As PPPs do setor de iluminação pública usam, como garantia e pagamento, um recurso orçamentário considerado sólido, previsto na Constituição Federal, e que tem, por finalidade específica, custear os serviços de iluminação pública: a Contribuição para o Custeio do Serviço de Iluminação Pública (COSIP ou CIP).

Por muito tempo, houve diversos questionamentos acerca da constitucionalidade e da legalidade da cobrança desse tributo. Tais dúvidas, porém, foram pacificadas no Judiciário em uma decisão do Supremo Tribunal Federal (STF) que julgou o Recurso Extraordinário 573.675-0/SC[1], interposto pelo Ministério Público Estadual, contra a Lei Complementar 7/2002, do município de São José (SC).

Com o tempo, passou-se a ser indagado o alcance da COSIP/CIP: poderia ser adotada para custear o melhoramento e a expansão da rede municipal de IP ou somente se aplicaria para fins de manutenção e operação da rede?

Frente a isso, o ministro do STF Marco Aurélio proferiu decisão e reconheceu a repercussão geral do tema debatido no RE 666.404/SP[2], relativamente à constitucionalidade da cobrança visando satisfazer despesas com melhoramento e expansão da rede de iluminação pública, ao entender que “diante da complexidade e da dinâmica características do serviço de iluminação pública, é legítimo que a contribuição destinada ao seu custeio inclua também as despesas relativas à expansão da rede, a fim de atender as novas demandas oriundas do crescimento urbano, bem como o seu melhoramento, para ajustar-se às necessidades da população local”.

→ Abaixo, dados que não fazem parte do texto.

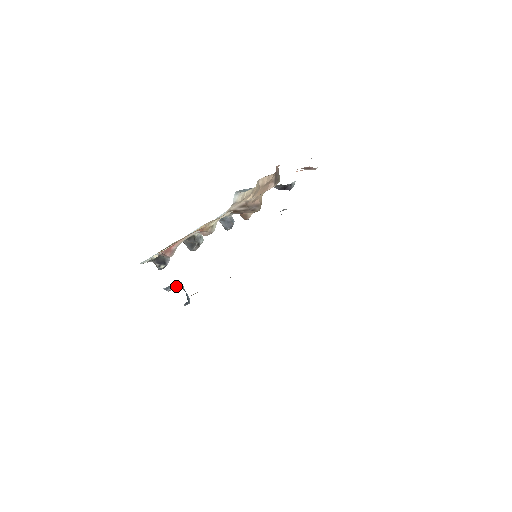
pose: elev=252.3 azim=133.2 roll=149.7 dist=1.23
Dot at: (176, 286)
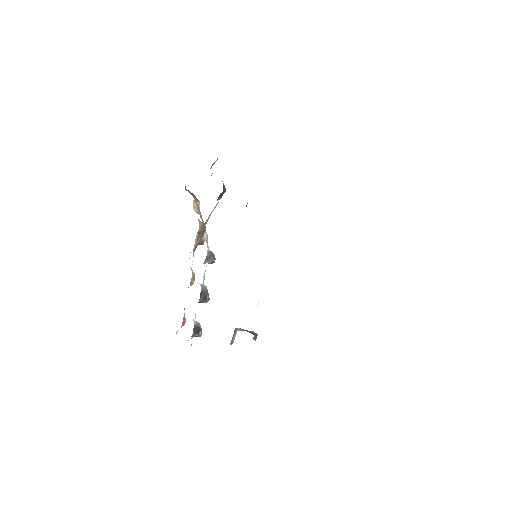
Dot at: (235, 334)
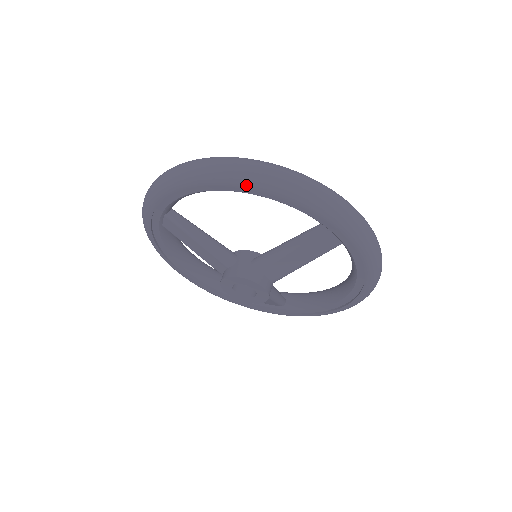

Apesar da pacificação do uso do tributo também para o melhoramento e a expansão da rede, a rápida evolução tecnológica tem requerido mais avanços, sendo a iluminação pública, sob o aspecto técnico, uma das alternativas mais promissoras para implantação de avanços como as smart cities, as cidades inteligentes, “cidade criativa e sustentável, que faz uso da tecnologia em seu processo de planejamento com a participação dos cidadãos”.[3]

No entanto, atualmente, os serviços associados ao conceito de cidades inteligentes não estão incluídos na classe de iluminação pública, considerando-se o previsto no artigo 189, da Resolução Aneel 1.000/2021, que determina que não se inclui, nesta classe, o fornecimento de energia elétrica que tenha por objetivo, entre outros, “a realização de atividades que visem a interesses econômicos”; e “o atendimento a semáforos, radares e câmeras de monitoramento de trânsito”.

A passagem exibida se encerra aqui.